What is expected ▸ Copy each line of the records exactly, stopping only after the line that contains "repainted | Sofa" has been written, and leave pictures out.

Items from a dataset

────────────────

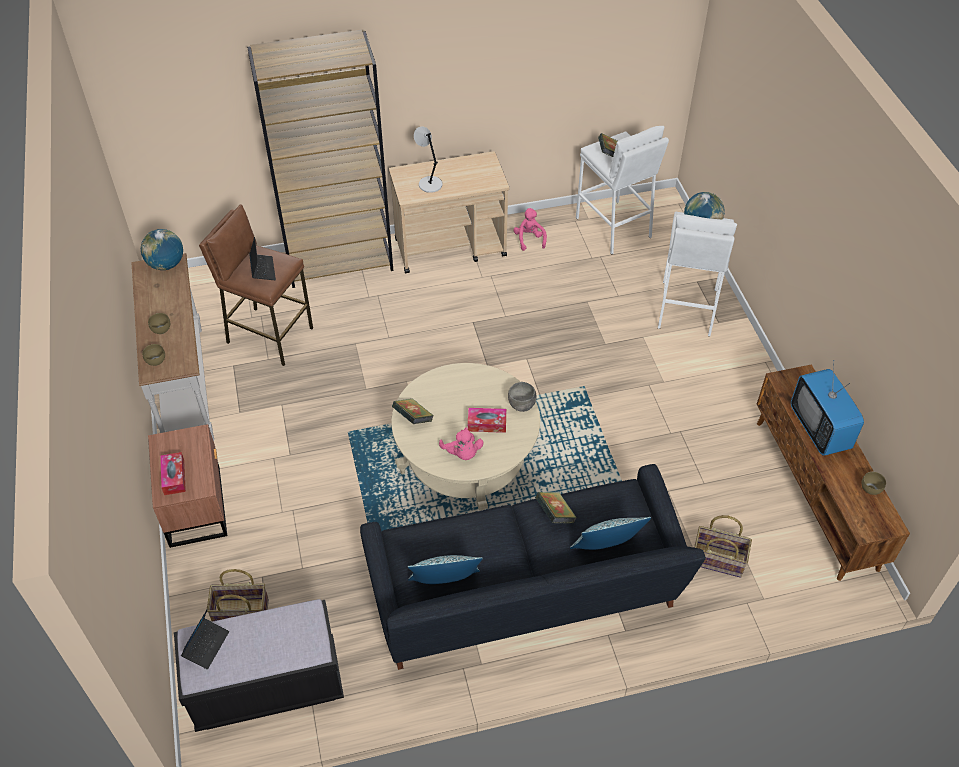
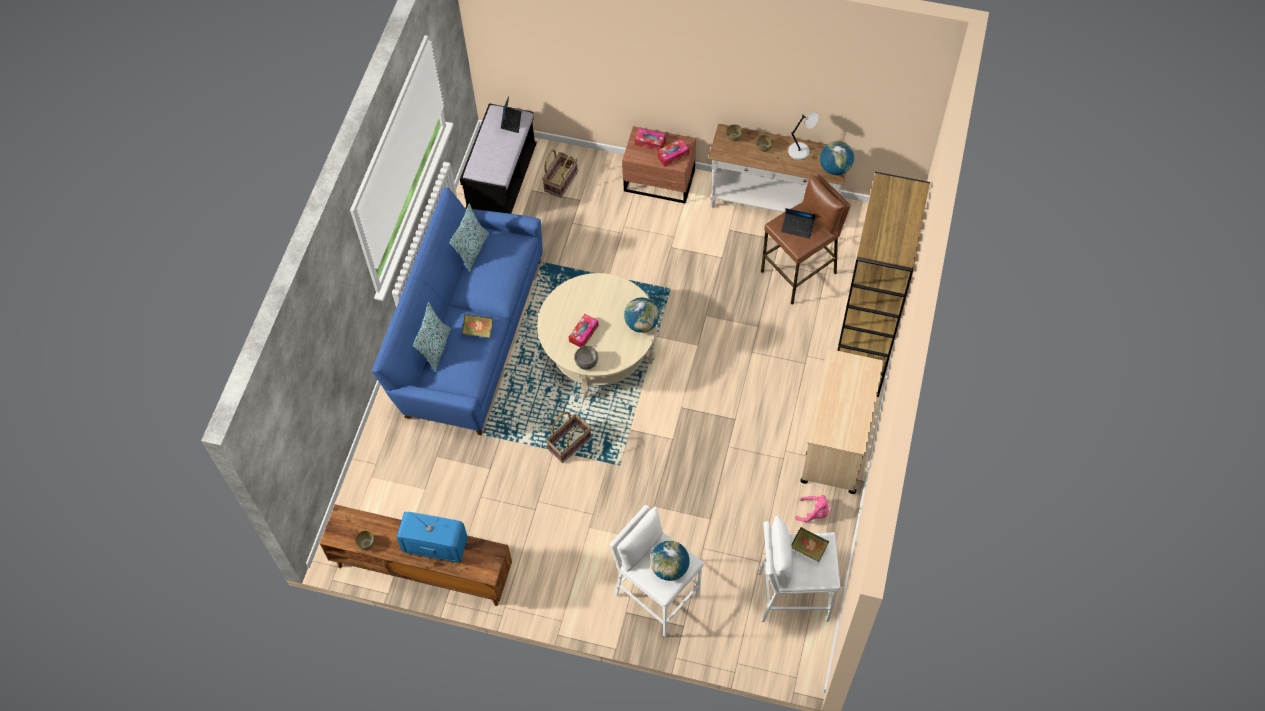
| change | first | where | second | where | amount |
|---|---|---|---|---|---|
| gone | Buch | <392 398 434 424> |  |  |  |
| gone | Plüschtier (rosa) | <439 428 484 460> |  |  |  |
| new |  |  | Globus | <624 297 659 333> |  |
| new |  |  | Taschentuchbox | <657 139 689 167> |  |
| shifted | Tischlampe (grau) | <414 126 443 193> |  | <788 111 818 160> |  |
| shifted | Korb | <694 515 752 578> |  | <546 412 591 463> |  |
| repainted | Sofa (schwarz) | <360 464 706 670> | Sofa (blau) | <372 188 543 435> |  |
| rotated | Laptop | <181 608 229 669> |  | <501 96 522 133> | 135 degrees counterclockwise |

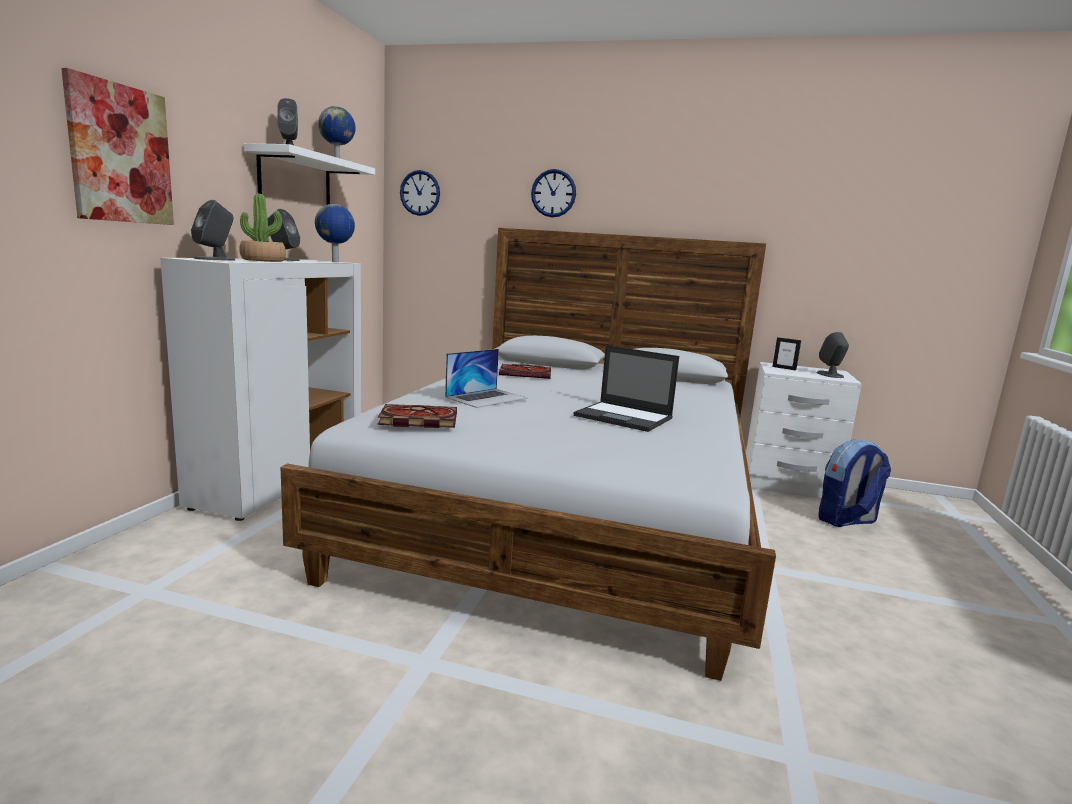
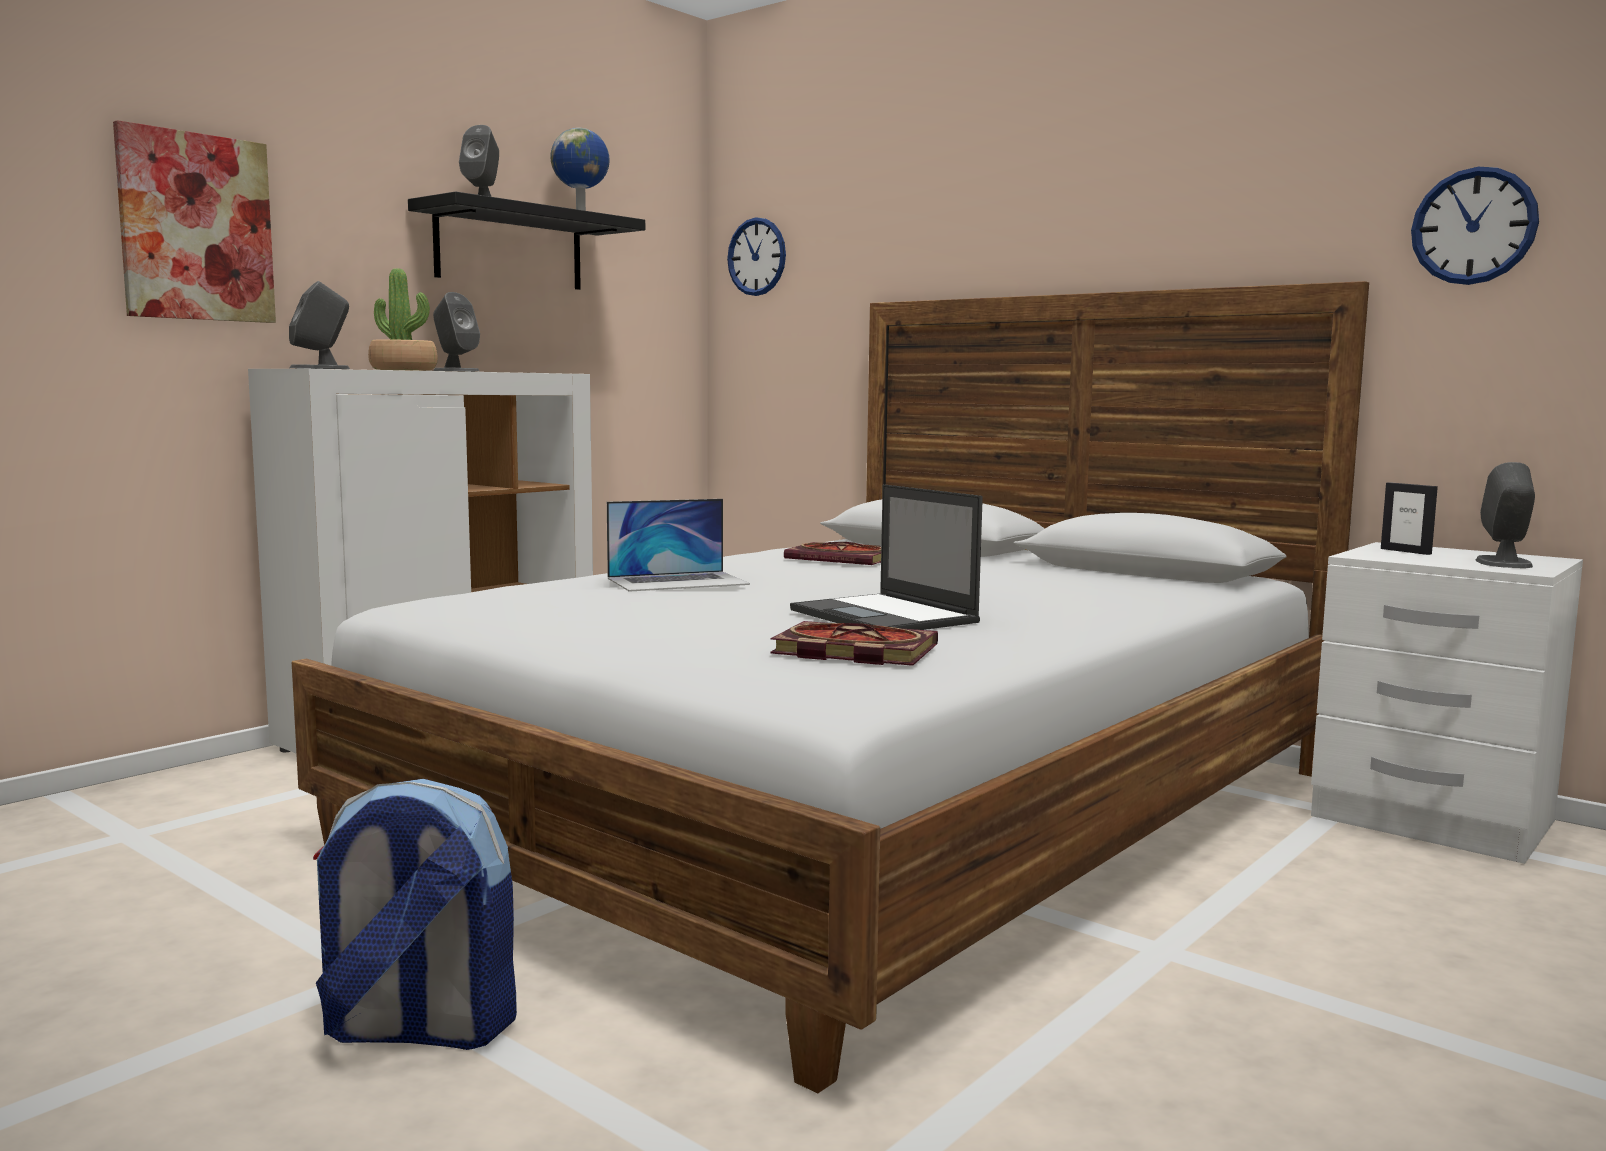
| change | first | where | second | where | amount |
|---|---|---|---|---|---|
| gone | Globus | <315 204 355 262> |  |  |  |
| shifted | Buch | <378 404 457 428> |  | <770 621 938 666> |  |
| shifted | Wanduhr | <531 169 576 217> |  | <1411 167 1539 285> |  |
| shifted | Rucksack | <818 439 891 527> |  | <313 779 517 1050> |  |
| repainted | Wandregal (weiß) | <244 143 375 205> | Wandregal (schwarz) | <408 191 645 290> |  |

────────────────

Written solution ▸
| change | first | where | second | where | amount |
|---|---|---|---|---|---|
| gone | Buch | <392 398 434 424> |  |  |  |
| gone | Plüschtier (rosa) | <439 428 484 460> |  |  |  |
| new |  |  | Globus | <624 297 659 333> |  |
| new |  |  | Taschentuchbox | <657 139 689 167> |  |
| shifted | Tischlampe (grau) | <414 126 443 193> |  | <788 111 818 160> |  |
| shifted | Korb | <694 515 752 578> |  | <546 412 591 463> |  |
| repainted | Sofa (schwarz) | <360 464 706 670> | Sofa (blau) | <372 188 543 435> |  |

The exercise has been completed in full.